11.2. In geen enkel geval mogen werknemers handelen in die aandelen tijdens de zogenaamde Gesloten Periodes, te weten:
- twee maanden voor de eerste publicatie van de jaarcijfers van de respectievelijke RDG entiteiten;
- 21 dagen voor de publicatie van kwartaal- of halfjaarcijfers van de respectievelijke RDG entiteiten;
- 21 dagen voor de bekendmaking van (interim) dividend van de respectievelijke RDG entiteiten;
- één maand voor de eerste publicatie van een prospectus voor een aandelenemissie van de respectievelijke RDG entiteiten; of
- iedere andere periode die door de Chief Executive Officer is aangewezen als Gesloten Periode.
12. MEDIARELATIES
12.1. Het is werknemers niet toegestaan om de publieke media (zoals kranten, radio, televisie of bedrijfsanalisten) te benaderen, informeren of te woord te staan, tenzij dat goedgekeurd is door de Chief Executive Officer van RDG.
12.2. Mocht een werknemer een verzoek om inlichtingen krijgen vanuit de publieke media, moet een dergelijk verzoek doorgegeven worden aan de Chief Executive Officer van RDG, zonder dat de werknemer zelf enig commentaar verstrekt.
12.3. In geen geval zullen door RDG werknemers met betrekking tot de financiële of operationele resultaten van RDG briefings, meetings of presentaties voor analisten, beleggers of andere leden van de financiële gemeenschap, inclusief interviews of commentaar aan de media, worden gegeven gedurende de zogenaamde Black Out Periode, te weten:
- de periode van één maand direct voorafgaande aan de eerste publicatie van een jaarbericht;
- de periode van twee weken direct voorafgaande aan de publiciteit van een half jaar- of kwartaalbericht, of een aankondiging van een (interim) dividend; of
- iedere andere periode die door de Chief Executive Officer is aangewezen als Black out Periode.

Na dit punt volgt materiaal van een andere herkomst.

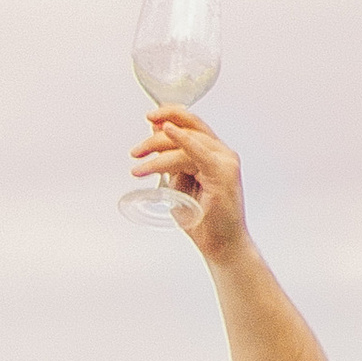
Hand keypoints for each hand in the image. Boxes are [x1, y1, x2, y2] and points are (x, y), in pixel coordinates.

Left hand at [129, 109, 246, 261]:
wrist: (221, 246)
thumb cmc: (203, 220)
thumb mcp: (179, 184)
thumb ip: (170, 162)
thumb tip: (156, 140)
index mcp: (214, 153)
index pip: (193, 125)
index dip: (171, 115)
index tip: (149, 117)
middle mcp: (222, 153)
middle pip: (189, 129)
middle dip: (158, 132)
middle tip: (136, 150)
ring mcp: (224, 162)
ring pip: (186, 142)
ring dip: (158, 150)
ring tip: (138, 164)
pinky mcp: (222, 173)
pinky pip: (198, 151)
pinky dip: (182, 139)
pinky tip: (167, 131)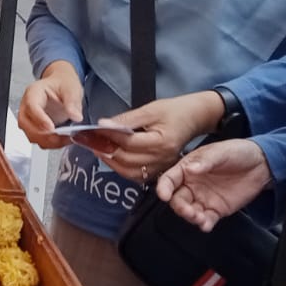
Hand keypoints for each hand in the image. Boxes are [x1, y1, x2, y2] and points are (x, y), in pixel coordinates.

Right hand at [17, 63, 84, 148]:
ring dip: (47, 141)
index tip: (52, 128)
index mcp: (33, 93)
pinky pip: (37, 139)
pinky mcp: (34, 128)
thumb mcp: (71, 88)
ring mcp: (29, 118)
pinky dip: (49, 143)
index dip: (40, 119)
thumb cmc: (62, 84)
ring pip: (30, 135)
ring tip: (65, 139)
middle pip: (26, 124)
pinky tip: (62, 140)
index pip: (31, 107)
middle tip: (61, 137)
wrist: (61, 85)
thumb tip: (76, 116)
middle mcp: (27, 106)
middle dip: (43, 134)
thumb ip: (72, 101)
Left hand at [75, 91, 225, 181]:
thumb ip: (126, 119)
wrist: (194, 118)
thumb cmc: (174, 110)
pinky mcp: (161, 170)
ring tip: (99, 150)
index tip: (93, 130)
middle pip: (127, 160)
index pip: (129, 142)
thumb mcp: (150, 109)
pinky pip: (138, 175)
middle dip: (106, 151)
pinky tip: (114, 158)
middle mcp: (162, 158)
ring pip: (130, 172)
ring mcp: (162, 167)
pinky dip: (123, 169)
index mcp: (162, 141)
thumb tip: (103, 125)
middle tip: (90, 141)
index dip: (108, 136)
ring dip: (111, 162)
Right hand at [155, 139, 272, 229]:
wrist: (262, 164)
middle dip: (180, 207)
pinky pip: (206, 219)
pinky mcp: (216, 210)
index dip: (164, 187)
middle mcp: (192, 185)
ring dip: (191, 217)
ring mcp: (204, 198)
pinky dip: (204, 224)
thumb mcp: (221, 152)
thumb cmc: (238, 152)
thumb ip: (205, 161)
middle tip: (188, 211)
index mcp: (188, 168)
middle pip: (177, 199)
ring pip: (189, 211)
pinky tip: (206, 225)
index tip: (164, 195)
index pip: (169, 179)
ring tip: (200, 218)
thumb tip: (190, 169)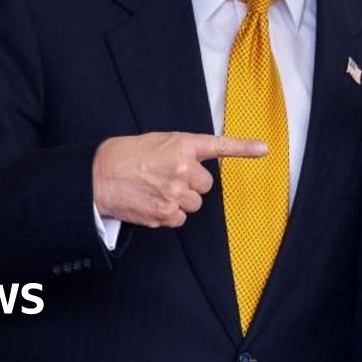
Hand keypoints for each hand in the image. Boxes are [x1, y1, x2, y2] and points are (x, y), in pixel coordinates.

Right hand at [92, 132, 265, 227]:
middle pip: (206, 185)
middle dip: (191, 184)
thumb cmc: (125, 156)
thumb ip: (183, 151)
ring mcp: (175, 193)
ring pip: (194, 204)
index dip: (244, 148)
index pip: (219, 146)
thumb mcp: (158, 142)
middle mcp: (182, 168)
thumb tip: (198, 166)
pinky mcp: (165, 213)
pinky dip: (169, 215)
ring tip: (156, 190)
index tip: (264, 148)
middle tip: (167, 178)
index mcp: (182, 145)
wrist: (98, 176)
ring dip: (180, 200)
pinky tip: (152, 203)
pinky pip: (180, 219)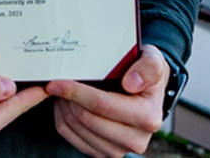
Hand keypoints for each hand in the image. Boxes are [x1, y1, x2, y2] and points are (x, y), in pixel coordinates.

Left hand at [45, 44, 170, 157]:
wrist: (146, 90)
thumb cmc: (145, 72)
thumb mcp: (153, 61)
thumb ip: (147, 68)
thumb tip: (131, 83)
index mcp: (147, 117)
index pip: (103, 106)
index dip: (76, 92)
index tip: (57, 81)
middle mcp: (135, 140)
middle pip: (86, 119)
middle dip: (67, 98)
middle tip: (57, 81)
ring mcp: (119, 149)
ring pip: (77, 129)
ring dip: (64, 107)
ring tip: (62, 89)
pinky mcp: (104, 153)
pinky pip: (72, 138)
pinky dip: (63, 119)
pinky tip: (65, 102)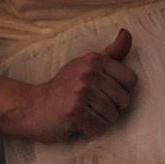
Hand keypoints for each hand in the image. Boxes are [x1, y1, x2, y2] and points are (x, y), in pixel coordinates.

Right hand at [9, 29, 137, 143]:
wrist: (33, 107)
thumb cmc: (64, 88)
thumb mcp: (86, 65)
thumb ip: (111, 53)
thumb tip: (127, 33)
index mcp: (94, 60)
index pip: (130, 80)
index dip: (121, 92)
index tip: (103, 93)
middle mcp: (88, 72)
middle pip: (123, 100)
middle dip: (110, 109)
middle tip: (90, 106)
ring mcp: (80, 91)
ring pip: (112, 116)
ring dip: (100, 121)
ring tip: (84, 114)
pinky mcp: (74, 111)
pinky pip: (100, 128)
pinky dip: (91, 130)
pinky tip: (78, 123)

Om nakoming van ons beleid te waarborgen, zien RDG werknemers af van gesprekken met de financiële gemeenschap tenzij dit noodzakelijk is.
13. NALEVING EN MONITORING VAN DE GEDRAGSCODE
13.1. De directie van RDG heeft de verantwoordelijkheid ervoor te zorgen dat:
- de Gedragscode bekend gemaakt wordt aan en nageleefd wordt door alle werknemers;
- alle werknemers verantwoordelijk zijn voor naleving van de Gedragscode en
- dat alle werknemers eenmaal per jaar schriftelijk bevestigen dat ze de Gedragscode nageleefd hebben door middel van ondertekening van de laatste pagina van de Gedragscode en het retour zenden hiervan aan de personeelsadministratie.
13.2. Werknemers moeten een vermoeden van belangrijke schendingen van de Gedragscode of frauduleuze incidenten rapporteren aan de Chief Executive Officer van RDG of, indien het om een directielid gaat, aan de voorzitter van de Raad van Commissarissen van RDG. Anoniem kunnen meldingen gedaan worden bij de externe meldlijn xxxxxxxxxxxxxx@xx.xx.xxx.
Een lijst van alle schendingen van de Gedragscode en fraude moet bijgehouden worden door de Chief Executive Officer van RDG.
13.3. RDG beschouwt elke schending van de Gedragscode als een ernstig feit en deze zal als zodanig behandeld worden. RDG zal elke schending en elk geval van fraude zeer ernstig opnemen, en een dergelijke melding zal onderhevig zijn aan het reglement van de Klokkenluidersregeling. Elke overtreder kan bestraffing verwachten. Die kan ontslag inhouden, en indien noodzakelijk vervolging.
Door ondertekening verklaar ik de bepalingen in deze gedragscode te hebben nageleefd en geen onrechtmatigheden te hebben gepleegd en/of daarmee bekend te zijn.